_INSTRUCTIONS FOR THE TASK_.
Can you convert the text read from the records below into a single JSON list of strings, one string per line, skipping blank lines and leaving the pictures out?

_DATA UNDER STUDY_.
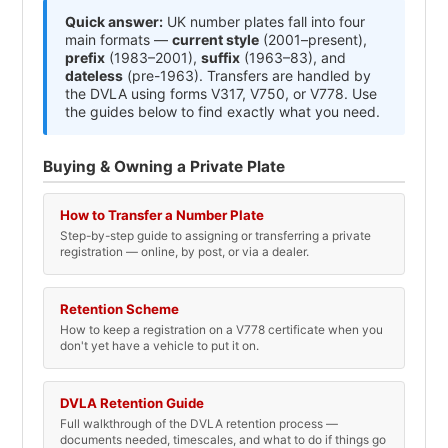
Quick answer:
UK number plates fall into four
main formats —
current style
(2001–present),
prefix
(1983–2001),
suffix
(1963–83), and
dateless
(pre-1963). Transfers are handled by
the DVLA using forms V317, V750, or V778. Use
the guides below to find exactly what you need.
Buying & Owning a Private Plate
How to Transfer a Number Plate
Step-by-step guide to assigning or transferring a private
registration — online, by post, or via a dealer.
Retention Scheme
How to keep a registration on a V778 certificate when you
don't yet have a vehicle to put it on.
DVLA Retention Guide
Full walkthrough of the DVLA retention process —
documents needed, timescales, and what to do if things go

_OUTPUT_.
[
  "Quick answer:",
  "UK number plates fall into four",
  "main formats —",
  "current style",
  "(2001–present),",
  "prefix",
  "(1983–2001),",
  "suffix",
  "(1963–83), and",
  "dateless",
  "(pre-1963). Transfers are handled by",
  "the DVLA using forms V317, V750, or V778. Use",
  "the guides below to find exactly what you need.",
  "Buying & Owning a Private Plate",
  "How to Transfer a Number Plate",
  "Step-by-step guide to assigning or transferring a private",
  "registration — online, by post, or via a dealer.",
  "Retention Scheme",
  "How to keep a registration on a V778 certificate when you",
  "don't yet have a vehicle to put it on.",
  "DVLA Retention Guide",
  "Full walkthrough of the DVLA retention process —",
  "documents needed, timescales, and what to do if things go"
]